**Exercise instructions**
In the merger article, write out the part starting with "In what was" and going on through "of the year.", substituting "pain-relieving" for "pain relieving".

**Provided passage**
▼

In what was billed as a merger of equals, CombinatoRx, which trades on the Nasdaq exchange, agreed to combine with privately held Neuromed Pharmaceuticals Ltd. of Vancouver, British Columbia. The deal will result in the reduction of about 20 more jobs at CombinatoRx.

Ownership stakes in the new company will hinge on the outcome of a US Food and Drug Administration ruling, scheduled for November, on Neuromed’s application for a pain relieving drug called Exalgo. The merger is set to close by the end of the year.

“This is the period of time when one has to survive to succeed,’’ Robert Forrester, who took over yesterday as interim president and chief executive of CombinatoRx, said in an interview. “This merger allows us to do that in a very difficult capital market.’’

CombinatoRx shares shot up to 97 cents when the deal was disclosed, but fell back to close at 80 cents, unchanged for the day. The stock was trading at nearly $4 a share last September, but it tumbled below $1 a share the following month when the company released clinical data showing it had missed a key clinical target.

▲

**Source data**
▼

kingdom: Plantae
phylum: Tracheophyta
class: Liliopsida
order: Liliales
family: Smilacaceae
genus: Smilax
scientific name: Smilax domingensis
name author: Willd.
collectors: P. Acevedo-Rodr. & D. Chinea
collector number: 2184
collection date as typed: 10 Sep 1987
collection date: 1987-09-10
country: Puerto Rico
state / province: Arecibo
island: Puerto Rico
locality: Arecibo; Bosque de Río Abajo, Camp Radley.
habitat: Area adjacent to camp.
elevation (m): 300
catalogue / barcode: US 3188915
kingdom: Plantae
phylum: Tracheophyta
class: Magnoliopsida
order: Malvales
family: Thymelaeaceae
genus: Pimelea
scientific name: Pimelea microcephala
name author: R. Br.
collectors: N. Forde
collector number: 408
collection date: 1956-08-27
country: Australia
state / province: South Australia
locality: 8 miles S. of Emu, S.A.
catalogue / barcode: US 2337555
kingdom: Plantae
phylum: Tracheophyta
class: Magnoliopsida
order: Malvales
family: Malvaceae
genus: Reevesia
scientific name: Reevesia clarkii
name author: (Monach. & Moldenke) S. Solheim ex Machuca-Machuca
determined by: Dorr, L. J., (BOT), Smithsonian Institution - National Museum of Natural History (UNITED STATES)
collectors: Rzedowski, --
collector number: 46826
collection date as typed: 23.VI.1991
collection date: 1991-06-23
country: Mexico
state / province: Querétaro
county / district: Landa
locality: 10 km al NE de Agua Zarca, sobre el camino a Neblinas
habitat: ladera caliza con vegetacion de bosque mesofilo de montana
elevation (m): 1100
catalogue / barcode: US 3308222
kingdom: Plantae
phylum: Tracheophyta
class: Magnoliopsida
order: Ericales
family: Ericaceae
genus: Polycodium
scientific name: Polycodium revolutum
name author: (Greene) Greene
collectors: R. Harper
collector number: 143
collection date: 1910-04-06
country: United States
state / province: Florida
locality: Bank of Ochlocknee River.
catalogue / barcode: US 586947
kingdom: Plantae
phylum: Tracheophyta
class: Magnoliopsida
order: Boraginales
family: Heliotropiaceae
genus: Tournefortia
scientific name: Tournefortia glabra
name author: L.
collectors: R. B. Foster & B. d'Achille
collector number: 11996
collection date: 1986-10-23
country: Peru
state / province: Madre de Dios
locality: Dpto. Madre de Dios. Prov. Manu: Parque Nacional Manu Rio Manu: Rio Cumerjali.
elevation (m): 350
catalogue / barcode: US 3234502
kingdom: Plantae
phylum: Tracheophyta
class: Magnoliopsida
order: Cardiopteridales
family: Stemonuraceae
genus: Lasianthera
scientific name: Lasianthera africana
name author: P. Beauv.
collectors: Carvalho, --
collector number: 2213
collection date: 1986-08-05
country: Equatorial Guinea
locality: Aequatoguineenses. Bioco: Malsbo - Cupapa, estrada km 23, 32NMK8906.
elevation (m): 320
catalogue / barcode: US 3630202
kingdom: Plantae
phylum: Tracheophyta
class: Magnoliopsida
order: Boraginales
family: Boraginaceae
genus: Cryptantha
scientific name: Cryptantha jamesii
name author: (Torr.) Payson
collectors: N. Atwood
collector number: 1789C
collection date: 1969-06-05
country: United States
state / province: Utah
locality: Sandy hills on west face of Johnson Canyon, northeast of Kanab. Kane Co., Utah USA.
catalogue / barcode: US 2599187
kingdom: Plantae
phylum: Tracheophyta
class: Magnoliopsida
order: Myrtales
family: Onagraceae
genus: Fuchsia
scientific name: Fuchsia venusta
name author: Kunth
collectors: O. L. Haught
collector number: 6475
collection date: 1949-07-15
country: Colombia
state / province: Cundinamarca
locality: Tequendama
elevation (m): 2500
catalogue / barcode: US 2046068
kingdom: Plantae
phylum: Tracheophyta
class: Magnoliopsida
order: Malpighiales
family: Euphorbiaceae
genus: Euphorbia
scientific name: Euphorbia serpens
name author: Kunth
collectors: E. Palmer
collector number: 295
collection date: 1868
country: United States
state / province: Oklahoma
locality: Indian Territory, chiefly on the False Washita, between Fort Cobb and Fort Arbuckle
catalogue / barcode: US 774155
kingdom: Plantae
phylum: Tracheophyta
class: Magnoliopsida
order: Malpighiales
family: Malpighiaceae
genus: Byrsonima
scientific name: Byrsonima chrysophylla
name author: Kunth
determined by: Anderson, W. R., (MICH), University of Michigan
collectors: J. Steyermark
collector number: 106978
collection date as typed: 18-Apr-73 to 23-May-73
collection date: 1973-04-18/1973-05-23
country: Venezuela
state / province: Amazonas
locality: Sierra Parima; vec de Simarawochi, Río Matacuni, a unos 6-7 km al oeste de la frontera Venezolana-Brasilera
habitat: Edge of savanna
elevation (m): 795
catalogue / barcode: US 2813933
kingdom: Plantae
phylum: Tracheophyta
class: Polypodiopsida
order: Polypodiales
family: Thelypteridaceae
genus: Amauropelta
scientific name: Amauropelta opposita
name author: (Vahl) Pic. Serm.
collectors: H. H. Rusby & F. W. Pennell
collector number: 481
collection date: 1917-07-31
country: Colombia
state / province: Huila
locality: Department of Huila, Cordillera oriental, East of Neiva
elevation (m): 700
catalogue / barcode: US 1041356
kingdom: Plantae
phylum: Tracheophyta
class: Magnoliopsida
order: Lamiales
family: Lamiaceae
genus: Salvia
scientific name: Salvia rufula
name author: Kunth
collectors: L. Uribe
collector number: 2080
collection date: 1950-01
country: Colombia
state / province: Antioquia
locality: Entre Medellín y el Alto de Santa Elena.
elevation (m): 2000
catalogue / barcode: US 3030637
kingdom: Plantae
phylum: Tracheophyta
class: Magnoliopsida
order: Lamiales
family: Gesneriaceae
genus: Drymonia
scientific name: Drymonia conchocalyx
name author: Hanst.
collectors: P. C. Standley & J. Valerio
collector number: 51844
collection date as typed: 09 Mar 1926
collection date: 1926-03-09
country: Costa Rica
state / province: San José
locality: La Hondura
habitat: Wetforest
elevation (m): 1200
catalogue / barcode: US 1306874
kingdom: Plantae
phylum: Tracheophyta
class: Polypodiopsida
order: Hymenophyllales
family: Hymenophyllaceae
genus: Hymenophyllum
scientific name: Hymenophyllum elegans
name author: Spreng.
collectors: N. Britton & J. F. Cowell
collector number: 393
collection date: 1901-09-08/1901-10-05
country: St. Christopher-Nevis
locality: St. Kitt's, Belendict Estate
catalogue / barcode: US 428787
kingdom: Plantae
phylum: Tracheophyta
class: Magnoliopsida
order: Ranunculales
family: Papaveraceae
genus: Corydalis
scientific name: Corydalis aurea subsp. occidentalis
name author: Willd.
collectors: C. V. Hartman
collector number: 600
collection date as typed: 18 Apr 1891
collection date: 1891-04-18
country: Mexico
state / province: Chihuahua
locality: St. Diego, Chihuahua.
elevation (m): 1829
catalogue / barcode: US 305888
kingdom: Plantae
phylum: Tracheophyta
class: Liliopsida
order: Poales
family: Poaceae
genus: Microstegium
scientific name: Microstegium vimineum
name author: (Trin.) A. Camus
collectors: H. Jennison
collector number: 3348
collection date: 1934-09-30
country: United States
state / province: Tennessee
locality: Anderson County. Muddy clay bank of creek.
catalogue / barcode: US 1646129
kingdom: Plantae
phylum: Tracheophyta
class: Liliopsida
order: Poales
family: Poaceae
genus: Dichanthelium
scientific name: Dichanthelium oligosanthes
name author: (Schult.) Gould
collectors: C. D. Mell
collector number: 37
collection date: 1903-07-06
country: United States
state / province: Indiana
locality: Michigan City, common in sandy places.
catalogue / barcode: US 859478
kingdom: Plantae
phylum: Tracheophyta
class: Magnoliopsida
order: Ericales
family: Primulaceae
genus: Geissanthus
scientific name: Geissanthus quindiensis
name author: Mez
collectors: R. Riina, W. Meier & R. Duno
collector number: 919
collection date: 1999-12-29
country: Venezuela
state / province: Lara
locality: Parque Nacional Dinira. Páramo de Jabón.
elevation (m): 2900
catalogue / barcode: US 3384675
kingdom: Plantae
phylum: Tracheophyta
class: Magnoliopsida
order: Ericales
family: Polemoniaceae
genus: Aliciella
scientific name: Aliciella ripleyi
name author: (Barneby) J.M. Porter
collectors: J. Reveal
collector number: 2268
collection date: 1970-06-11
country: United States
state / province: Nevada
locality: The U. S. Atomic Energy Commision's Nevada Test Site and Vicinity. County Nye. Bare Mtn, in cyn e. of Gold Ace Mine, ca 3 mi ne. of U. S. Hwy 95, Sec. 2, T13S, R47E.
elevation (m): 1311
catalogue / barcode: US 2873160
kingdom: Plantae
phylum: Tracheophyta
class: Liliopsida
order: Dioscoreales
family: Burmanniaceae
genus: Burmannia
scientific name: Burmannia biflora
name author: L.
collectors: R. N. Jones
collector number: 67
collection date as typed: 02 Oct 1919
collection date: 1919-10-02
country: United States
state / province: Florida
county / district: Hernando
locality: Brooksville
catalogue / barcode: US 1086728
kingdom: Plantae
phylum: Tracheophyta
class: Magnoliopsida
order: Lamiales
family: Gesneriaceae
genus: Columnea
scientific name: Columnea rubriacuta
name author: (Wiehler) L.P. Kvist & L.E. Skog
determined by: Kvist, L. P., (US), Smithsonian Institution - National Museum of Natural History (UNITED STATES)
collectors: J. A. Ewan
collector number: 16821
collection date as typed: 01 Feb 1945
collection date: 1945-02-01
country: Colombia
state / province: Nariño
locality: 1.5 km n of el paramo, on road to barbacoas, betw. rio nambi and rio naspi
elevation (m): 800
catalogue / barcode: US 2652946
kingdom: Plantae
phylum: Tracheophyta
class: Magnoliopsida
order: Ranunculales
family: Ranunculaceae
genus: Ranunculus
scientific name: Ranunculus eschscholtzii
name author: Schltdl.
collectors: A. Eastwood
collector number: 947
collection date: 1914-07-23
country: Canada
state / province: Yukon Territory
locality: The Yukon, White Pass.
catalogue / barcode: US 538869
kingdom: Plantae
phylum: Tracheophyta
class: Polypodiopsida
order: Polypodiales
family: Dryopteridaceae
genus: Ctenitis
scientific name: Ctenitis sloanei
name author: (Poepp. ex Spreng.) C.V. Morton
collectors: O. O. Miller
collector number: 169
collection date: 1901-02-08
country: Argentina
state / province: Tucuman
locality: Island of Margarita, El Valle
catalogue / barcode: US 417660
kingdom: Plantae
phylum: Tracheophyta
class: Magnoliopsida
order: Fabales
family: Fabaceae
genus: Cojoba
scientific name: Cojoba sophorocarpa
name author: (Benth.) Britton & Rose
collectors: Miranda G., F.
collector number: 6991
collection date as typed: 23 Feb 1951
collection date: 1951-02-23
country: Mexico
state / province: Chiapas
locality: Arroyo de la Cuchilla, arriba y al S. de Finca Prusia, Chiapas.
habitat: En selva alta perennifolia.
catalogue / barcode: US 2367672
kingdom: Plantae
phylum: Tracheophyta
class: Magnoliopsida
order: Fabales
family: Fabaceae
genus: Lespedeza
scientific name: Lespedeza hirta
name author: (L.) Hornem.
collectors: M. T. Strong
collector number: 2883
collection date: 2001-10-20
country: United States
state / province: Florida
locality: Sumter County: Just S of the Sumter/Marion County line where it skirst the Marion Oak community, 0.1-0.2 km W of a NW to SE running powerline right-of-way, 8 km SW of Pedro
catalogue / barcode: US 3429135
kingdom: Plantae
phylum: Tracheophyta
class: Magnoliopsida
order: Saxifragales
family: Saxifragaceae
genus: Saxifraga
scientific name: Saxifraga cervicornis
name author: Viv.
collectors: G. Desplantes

▲

**Response below**
In what was billed as a merger of equals, CombinatoRx, which trades on the Nasdaq exchange, agreed to combine with privately held Neuromed Pharmaceuticals Ltd. of Vancouver, British Columbia. The deal will result in the reduction of about 20 more jobs at CombinatoRx.

Ownership stakes in the new company will hinge on the outcome of a US Food and Drug Administration ruling, scheduled for November, on Neuromed’s application for a pain-relieving drug called Exalgo. The merger is set to close by the end of the year.